Supplied text:
About Amatollah Elsirafy

Amatollah Elsirafy first learned about occupational therapy while attending community college and working at a school for children with autism. 

When it was time to transfer, she looked at colleges with Occupational Therapy programs. 

“It matched perfectly with what I wanted to do,” she said. “It is in the health field, but also holistic and client-centered.” 

She said she chose Russell Sage College because of its competitive tuition and the diversity in New York’s Capital District. 

Amatollah began in Sage’s Health Sciences bachelor’s program and met the requirements that guaranteed her a spot in its Occupational Therapy graduate program. 

She pursued the Doctor of Occupational Therapy degree  instead of the Master of Science in Occupational Therapy because she wanted to have the option to teach as well as practice occupational therapy in the future. 

Sage’s bachelor’s program in Health Sciences was ideal preparation for doctoral work, she said. 

“Sage does a great job preparing OT and PT and even premed students in undergrad Anatomy and Physiology.” 

She described how students from Sage seemed more comfortable in graduate-level anatomy classes than students from other colleges: “We had that good, solid foundation ahead of time.” 

Sage’s Health Sciences programs stress interprofessional education and opportunities for different disciplines to collaborate, which Amatollah also appreciated. 

For her capstone research, she worked closely with Cheryl Davis, Ph.D., LABA, BCBA-D, of Sage’s Master of Science in Applied Behavior Analysis program, to study collaboration between occupational therapists and ABA professionals.

[Page-level text extractions]
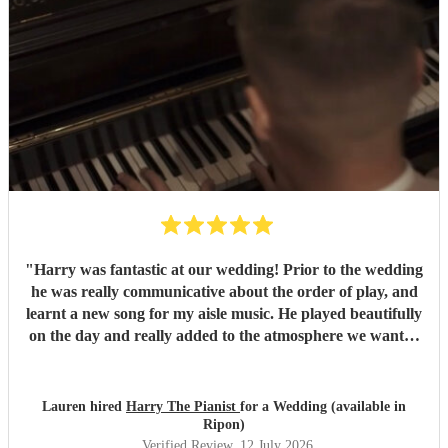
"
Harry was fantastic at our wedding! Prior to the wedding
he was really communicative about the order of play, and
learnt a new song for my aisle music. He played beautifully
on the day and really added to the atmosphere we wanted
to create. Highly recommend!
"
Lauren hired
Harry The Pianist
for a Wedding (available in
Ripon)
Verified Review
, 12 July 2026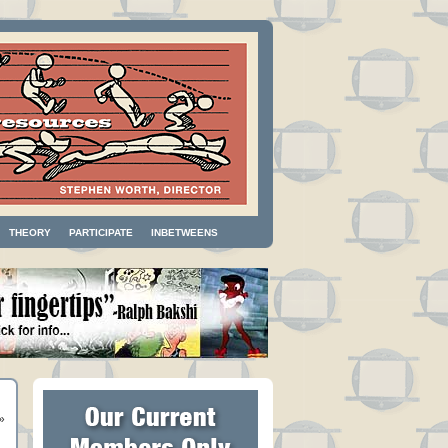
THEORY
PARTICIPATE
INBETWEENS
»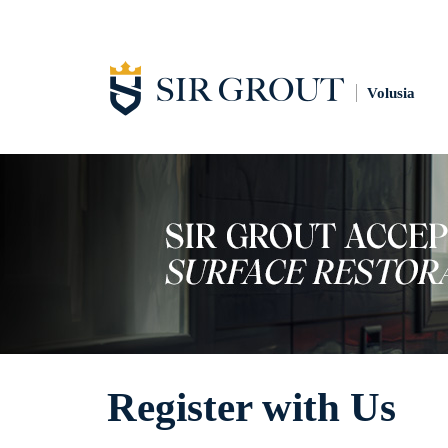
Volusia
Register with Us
---
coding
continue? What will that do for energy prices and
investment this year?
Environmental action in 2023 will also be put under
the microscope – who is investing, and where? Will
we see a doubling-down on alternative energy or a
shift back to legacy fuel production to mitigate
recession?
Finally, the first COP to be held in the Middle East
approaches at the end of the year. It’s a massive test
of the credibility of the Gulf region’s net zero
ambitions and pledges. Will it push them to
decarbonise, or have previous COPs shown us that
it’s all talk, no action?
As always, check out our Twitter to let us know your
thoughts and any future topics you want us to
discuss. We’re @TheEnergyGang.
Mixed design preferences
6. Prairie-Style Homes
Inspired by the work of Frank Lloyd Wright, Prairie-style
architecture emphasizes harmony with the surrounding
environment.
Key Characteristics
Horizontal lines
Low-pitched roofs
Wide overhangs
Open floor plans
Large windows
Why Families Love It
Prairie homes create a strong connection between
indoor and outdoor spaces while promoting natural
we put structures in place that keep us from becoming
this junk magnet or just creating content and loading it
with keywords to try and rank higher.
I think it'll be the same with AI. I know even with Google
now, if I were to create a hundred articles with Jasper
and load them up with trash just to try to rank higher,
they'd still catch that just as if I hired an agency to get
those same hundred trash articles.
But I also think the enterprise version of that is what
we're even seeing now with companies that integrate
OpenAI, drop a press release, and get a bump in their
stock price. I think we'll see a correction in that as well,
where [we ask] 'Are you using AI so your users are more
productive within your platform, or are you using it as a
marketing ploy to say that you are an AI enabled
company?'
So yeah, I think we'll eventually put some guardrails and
==
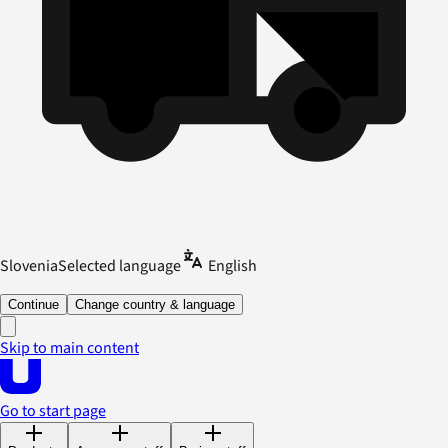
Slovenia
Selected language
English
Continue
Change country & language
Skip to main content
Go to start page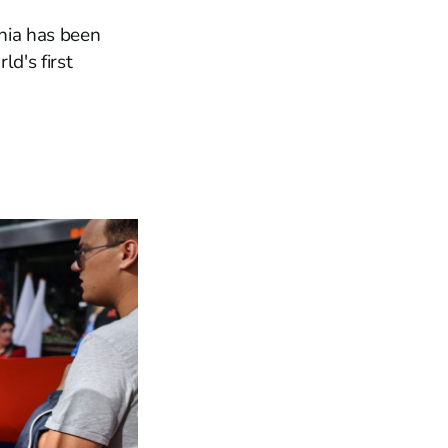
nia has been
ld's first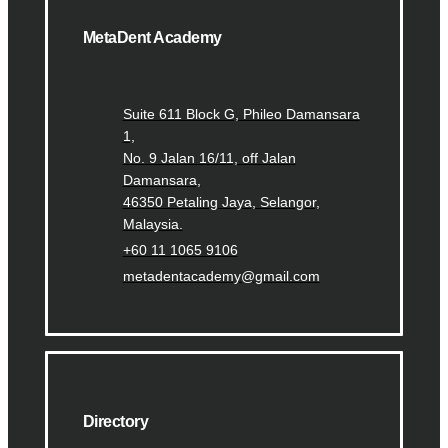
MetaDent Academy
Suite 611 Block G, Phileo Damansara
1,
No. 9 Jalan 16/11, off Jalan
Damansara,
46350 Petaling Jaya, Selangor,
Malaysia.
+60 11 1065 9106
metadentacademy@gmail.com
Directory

Problem A:
List the credentials that the Amatollah Elsirafy profile gives after Cheryl Davis's name.
Problem B:
Carry the Amatollah Elsirafy profile forward, starting after its last sentence.

Task response A:
Ph.D., LABA, BCBA-D

Task response B:
It’s a topic that has intrigued her since she first encountered the occupational therapist at the ABA-based school where she used to work, and she’s excited to present her research poster at the New York State Occupational Therapy Association conference in fall 2022.

Amatollah completed her doctorate in August 2022 and is now preparing for the exam required to become a certified occupational therapist. 

“I want to start with travel therapy, so I can be in different settings, with different populations,” she said of her short-term career plans. 

Eventually, she would like to work at the New England Center for Children or a similar program serving children with autism. 

She also expects to pursue more education — perhaps to become a Neuro-Developmental Treatment-certified occupational therapist or maybe to complement her Occupational Therapy degree with a Nursing degree. 

“I’m all about being a well-rounded therapist,“ she said. “The more that I can add to my toolbox, the better.” 

“Sage does a great job preparing OT and PT and even premed students in undergrad Anatomy and Physiology.”